Приоткроешь штору – там за сценой
снег из ночного мешка.
И на мне уже ночная розовая рубаха,
на которой бурой ниткой еще не вышито Ира М.
(время, вспять, в пять лети, время!),
в которой еще поставят на подоконник
в полдник в детском саду, ибо сказано: беззаконник –
тот, кто не спит в тихий час. Но пока еще тихо, то есть
можно стоять в углу, сочиняя военную повесть.
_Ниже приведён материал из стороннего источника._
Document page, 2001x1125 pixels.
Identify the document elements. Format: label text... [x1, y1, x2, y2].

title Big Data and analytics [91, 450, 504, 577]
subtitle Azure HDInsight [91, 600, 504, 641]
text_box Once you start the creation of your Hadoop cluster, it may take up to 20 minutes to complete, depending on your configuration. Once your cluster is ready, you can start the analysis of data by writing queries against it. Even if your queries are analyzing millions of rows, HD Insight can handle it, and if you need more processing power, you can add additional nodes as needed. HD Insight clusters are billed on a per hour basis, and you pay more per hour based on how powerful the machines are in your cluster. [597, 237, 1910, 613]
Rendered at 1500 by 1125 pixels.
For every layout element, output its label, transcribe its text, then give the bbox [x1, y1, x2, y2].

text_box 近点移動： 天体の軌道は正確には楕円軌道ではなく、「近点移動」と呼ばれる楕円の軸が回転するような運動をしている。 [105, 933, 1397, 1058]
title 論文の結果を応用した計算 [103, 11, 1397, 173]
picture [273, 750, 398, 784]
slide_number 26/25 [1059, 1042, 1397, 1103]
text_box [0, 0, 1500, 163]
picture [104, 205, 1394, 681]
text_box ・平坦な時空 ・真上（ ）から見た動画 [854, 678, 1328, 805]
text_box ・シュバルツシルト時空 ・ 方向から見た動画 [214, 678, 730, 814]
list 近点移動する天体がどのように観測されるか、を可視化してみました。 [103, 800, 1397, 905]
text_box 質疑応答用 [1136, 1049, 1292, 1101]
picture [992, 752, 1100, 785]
Бремя легко домашнего наказанья.
Но запахло солдатчиной – пошли странные умолчания,
имя смешное Дурова, улица детского ада –
юнги пошли в солдаты, и шли два года –
в понедельник-стоик по Первой-Второй Мещанской,
из уголка Дурова в угол Иры Машинской,
мама, как Авраам, за руку, опаздывая, каблук ломая –
от сентября до мая, от сентября до мая.
Жизни весенней треть!
Но зато потом как хорошо в больнице
летом одной, как хорошо продлиться
в пыльной вывернутой листве карантинной,
странный пропуск в груди в первой поэме длинной.
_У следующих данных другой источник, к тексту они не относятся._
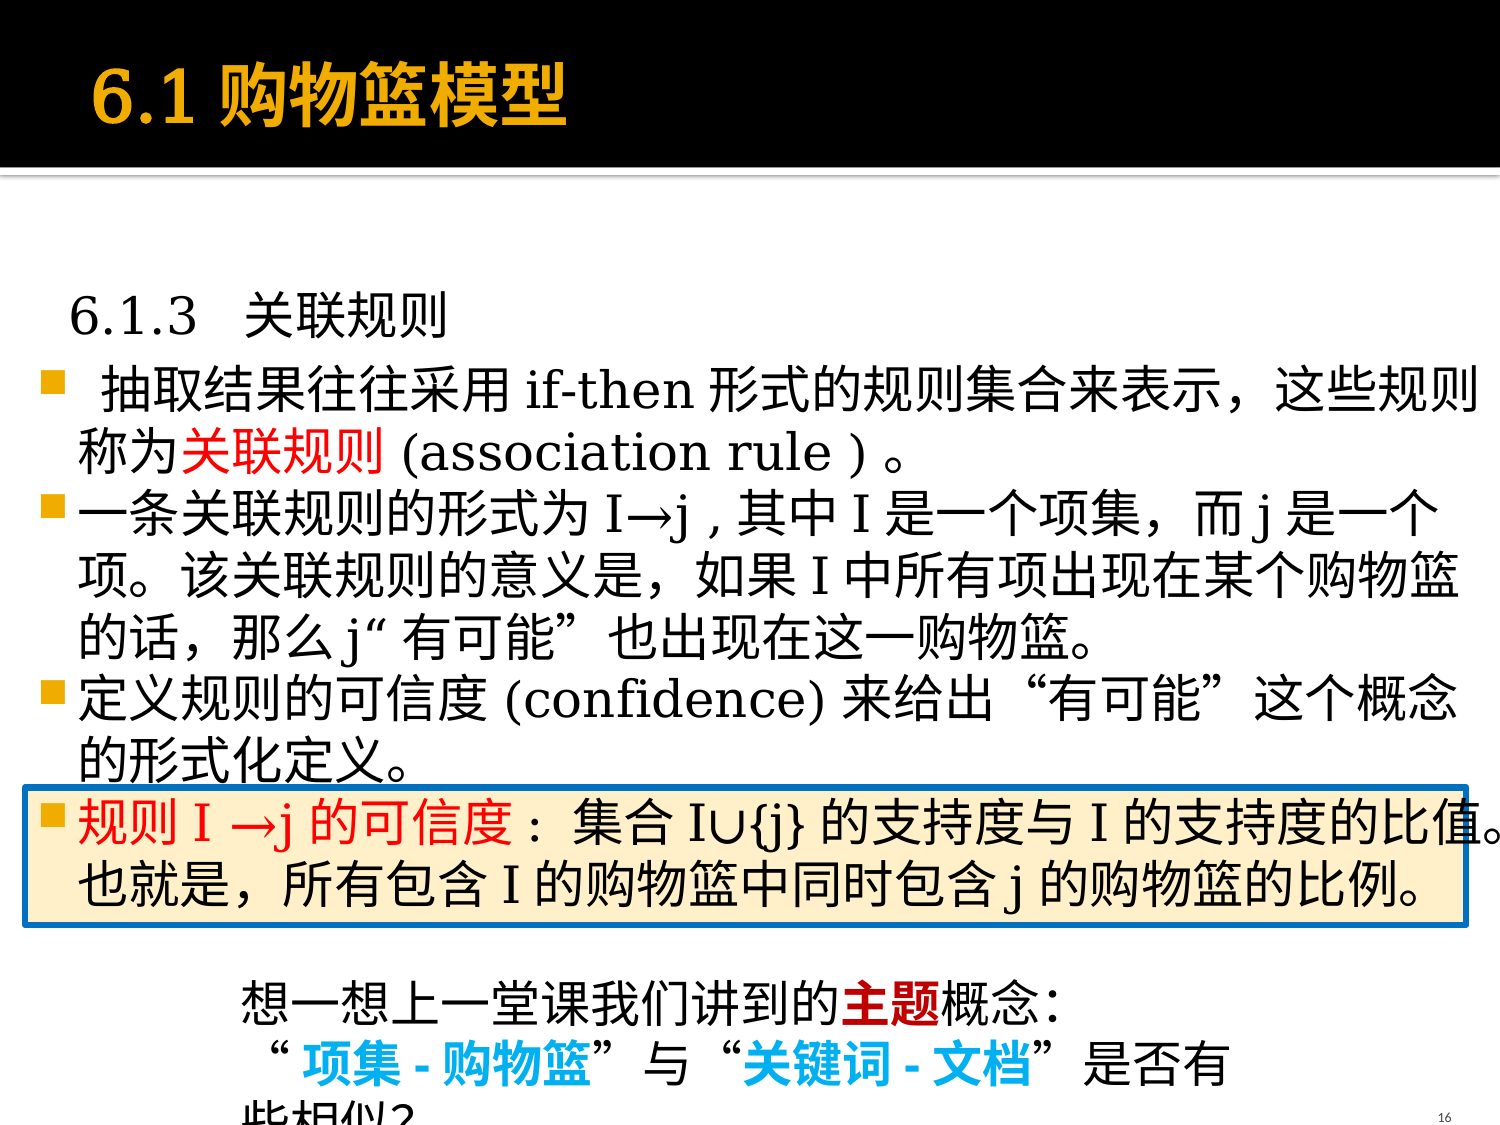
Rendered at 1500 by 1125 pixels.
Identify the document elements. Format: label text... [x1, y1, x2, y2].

Сложишь корабль-конверт: вот тебе борт – и снова
голо сверкнет вынырнувшая, готова
жизнь поглотить, принять, выращивать, гладить складки
юбки, галстука шелкового линейки,
а вокруг покачиваются бакены – деда Исаак и баба Феля,
Форум, Уран, Повторного фильма.
И я отхожу от окна и ложусь в раскладушку–
твой последний подарок, бинокль, сожму под подушку,
и в темной решке, бегущей за облаками,
вижу город с высокими потолками —
тогда еще разный у нас с тобой, его волнующиеся равнины,
где на спине плывет селенит лепнины,
а потом, сразу почти – радужные пылинки в косом десанте
лестниц-ресниц на летнем светлеющем горизонте,
где лазурью становится кобальт наполовинный,
где ты, неуязвимый, к цели неумолимой
снова идешь и машешь, как в день последний,
и на твоей бескозырке по ободку: «Бесслезный».
Там ты с моими вместе.
Резкий
след, бледнея, расходится над ножевою леской,
и громоздятся-сглаживаются скрепы, стропила, крыши,
ты меня ждешь, расходишься именем в беглой бреши
меж облаков, знакомых, как тесные сердцу вещи.
— — —
Выдохнуто пространство и до конца согрето,
им любая волна, как раковина, раскрыта,
на городском закате даль, срастающаяся без клея.
Лодки писем к тебе полнятся, тяжелея
и возвращаются,
полные голубою
к отступу неготовой голой водой морскою.